El profeta Elías y Juan el Bautista nos muestran también ejemplos de cómo deben ser los siervos de Dios:

«Y Elías dijo: Vive el Señor de los ejércitos, delante de quien estoy…», 1 Reyes 18:15.

Elías andaba siempre en espíritu, en la presencia de Dios, él no entraba a veces en la presencia de Dios, sino vivía en ella.

«Es necesario que Él crezca, y que yo disminuya», Juan 3:30.

Juan no quería fama o reconocimiento para sí mismo, lo que quería era glorificar al Señor de la gloria, porque él no era el Mesías, sino Su mensajero, Su siervo, quien vino a prepararle el camino.

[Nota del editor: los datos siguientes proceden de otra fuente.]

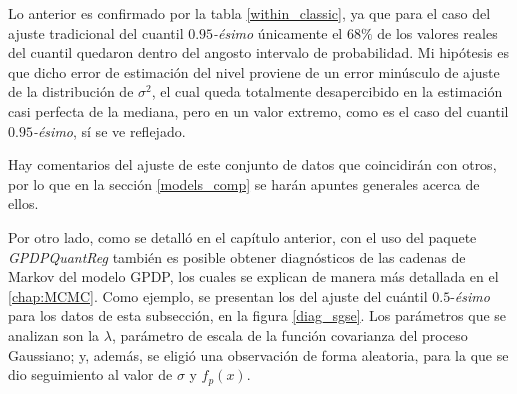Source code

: Lo anterior es confirmado por la tabla \ref{within_classic}, ya que para el caso del ajuste tradicional del cuantil $0.95$\textit{-\'esimo} \'unicamente el $68\%$ de los valores reales del cuantil quedaron dentro del angosto intervalo de probabilidad. Mi hip\'otesis es que dicho error de estimaci\'on del nivel proviene de un error min\'usculo de ajuste de la distribuci\'on de $\sigma^2$, el cual queda totalmente desapercibido en la estimaci\'on casi perfecta de la mediana, pero en un valor extremo, como es el caso del cuantil $0.95$\textit{-\'esimo}, s\'i se ve reflejado.

Hay comentarios del ajuste de este conjunto de datos que coincidir\'an con otros, por lo que en la secci\'on \ref{models_comp} se har\'an apuntes generales acerca de ellos.

Por otro lado, como se detall\'o en el cap\'itulo anterior, con el uso del paquete \textit{GPDPQuantReg} tambi\'en es posible obtener diagn\'osticos de las cadenas de Markov del modelo GPDP, los cuales se explican de manera m\'as detallada en el \autoref{chap:MCMC}. Como ejemplo, se presentan los del ajuste del cu\'antil $0.5$-\textit{\'esimo} para los datos de esta subsecci\'on, en la figura \ref{diag_sgse}. Los par\'ametros que se analizan son la $\lambda$, par\'ametro de escala de la funci\'on covarianza del proceso Gaussiano; y, adem\'as, se eligi\'o una observaci\'on de forma aleatoria, para la que se dio seguimiento al valor de $\sigma$ y $f_p(x)$.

Que siempre estemos atentos para no darle ninguna oportunidad al diablo y que Dios nos libre de caer en la tentación del deseo de poder y fama o que «nos suban los humos a la cabeza», como dicen, es decir, que no nos llenemos de orgullo, soberbia, altivez, vanidad, presunción o engreimiento.

Pr. Augusto Cepeda – Responsable del Sector de Televisión de la IURD, Buenos Aires, Argentina.